L'on critique souvent la qualité des films produits par de jeunes réalisateurs africains, qu'en pensez-vous ?

Je ne suis pas élitiste mais je pense que l'école est fondamentale. Le cinéma est art mais, il est aussi technique. L'art peut être empirique mais la technique, c'est un savoir, elle s'apprend. Souleymane Cissé le disait, qu'on arrête d'embêter les gens en leur disant qu'il n y a pas de films africain à Cannes. Le dernier film à Cannes date de 1997, et depuis, il n'y a pas eu de film africain à Cannes. Soit on accuse les autres en disant qu'ils ne veulent pas de nous, soit nous disons que nous ne sommes pas à la hauteur. Et beaucoup de gens pensent que nous ne sommes pas à la hauteur. Ou peut être parce que nous n'avons pas les moyens de nos rêves. Je pense que l'école est incontournable pour quelqu'un qui veut être compétitif. Car même notre public, à force de voir les télévisions étrangères, acquière une culture cinématographique. Il peut comparer. Avant, ce public n'aimait que le contenu, aujourd'hui, c'est à la fois la forme et le fond qu'il aime. Je pense que la formation doit être au cœur de notre activité.

Le développement du numérique a aussi changé la donne.
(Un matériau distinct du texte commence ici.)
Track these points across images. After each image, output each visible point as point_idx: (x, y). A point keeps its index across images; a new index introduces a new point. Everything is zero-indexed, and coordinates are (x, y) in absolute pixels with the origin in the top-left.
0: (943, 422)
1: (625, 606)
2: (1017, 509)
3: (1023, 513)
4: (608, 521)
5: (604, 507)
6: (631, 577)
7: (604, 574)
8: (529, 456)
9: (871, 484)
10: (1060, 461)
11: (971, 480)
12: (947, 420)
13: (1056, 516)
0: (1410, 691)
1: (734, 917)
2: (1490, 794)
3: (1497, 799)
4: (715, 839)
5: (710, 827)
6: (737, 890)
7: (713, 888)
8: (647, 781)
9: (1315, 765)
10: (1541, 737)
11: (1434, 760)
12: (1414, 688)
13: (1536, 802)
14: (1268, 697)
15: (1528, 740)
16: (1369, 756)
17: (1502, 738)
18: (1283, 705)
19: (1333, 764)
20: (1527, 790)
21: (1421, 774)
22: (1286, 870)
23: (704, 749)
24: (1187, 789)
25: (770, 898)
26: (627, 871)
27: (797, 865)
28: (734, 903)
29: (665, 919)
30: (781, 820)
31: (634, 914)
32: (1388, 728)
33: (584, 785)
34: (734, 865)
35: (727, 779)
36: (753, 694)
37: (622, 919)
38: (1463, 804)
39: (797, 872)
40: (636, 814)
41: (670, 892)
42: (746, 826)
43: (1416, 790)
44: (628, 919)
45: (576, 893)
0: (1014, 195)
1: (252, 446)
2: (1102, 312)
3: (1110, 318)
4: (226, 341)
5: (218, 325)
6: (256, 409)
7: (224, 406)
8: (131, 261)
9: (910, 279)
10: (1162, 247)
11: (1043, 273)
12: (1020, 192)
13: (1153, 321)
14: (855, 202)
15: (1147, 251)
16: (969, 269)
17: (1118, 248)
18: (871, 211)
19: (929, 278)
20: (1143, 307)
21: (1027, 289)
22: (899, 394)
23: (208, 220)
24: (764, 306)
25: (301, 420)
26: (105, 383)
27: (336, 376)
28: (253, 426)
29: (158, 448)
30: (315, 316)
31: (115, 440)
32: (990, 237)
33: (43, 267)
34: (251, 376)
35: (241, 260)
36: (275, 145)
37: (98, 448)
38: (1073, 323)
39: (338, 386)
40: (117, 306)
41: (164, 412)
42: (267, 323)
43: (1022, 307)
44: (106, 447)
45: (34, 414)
On ne peut pas arrêter la marche d'une nouvelle technologie. Et ce que l'on ne doit pas oublier de dire, c'est que les potentialités du numérique existent, mais que ses qualités ne valent pas le 35 millimètres. Quand on travaille avec le numérique, on doit savoir que ce n'est pas du trente cinq millimètres. Et si l'on veut que ce soit du trente cinq, il faut porter les objectifs du trente cinq millimètres. Par exemple, le numérique ne supporte pas la haute lumière. Quand on tourne avec, sous la chaleur, ça éclate et ça brille… Le numérique a ses qualités en lui-même qu'il faut connaître pour pouvoir faire de grand film, où les couleurs jouent. Il ne faut pas opposer les choses. L'essentiel, c'est de maîtriser une technique, de l'adapter à ses propres réalités. Cela nous fait revenir au fondamental : apprendre à faire du cinéma. Les aînés comme Sembène, Henri Duparc etc.. qui ont fait de grandes écoles, ont laissé des traces. Il n'y a pas de honte à apprendre. N'oublions pas que nous avions quitté une période où notre culture a été perçue comme négative. Le cinéma en est un exemple. Mais ce n'est pas le seul, car on ne peut pas développer seulement la créativité cinématographique sans la musique, l'école d'art dramatique…c'est un tout. Nous avons beaucoup à faire. Chaque État, pris individuellement, ne pourra rien faire.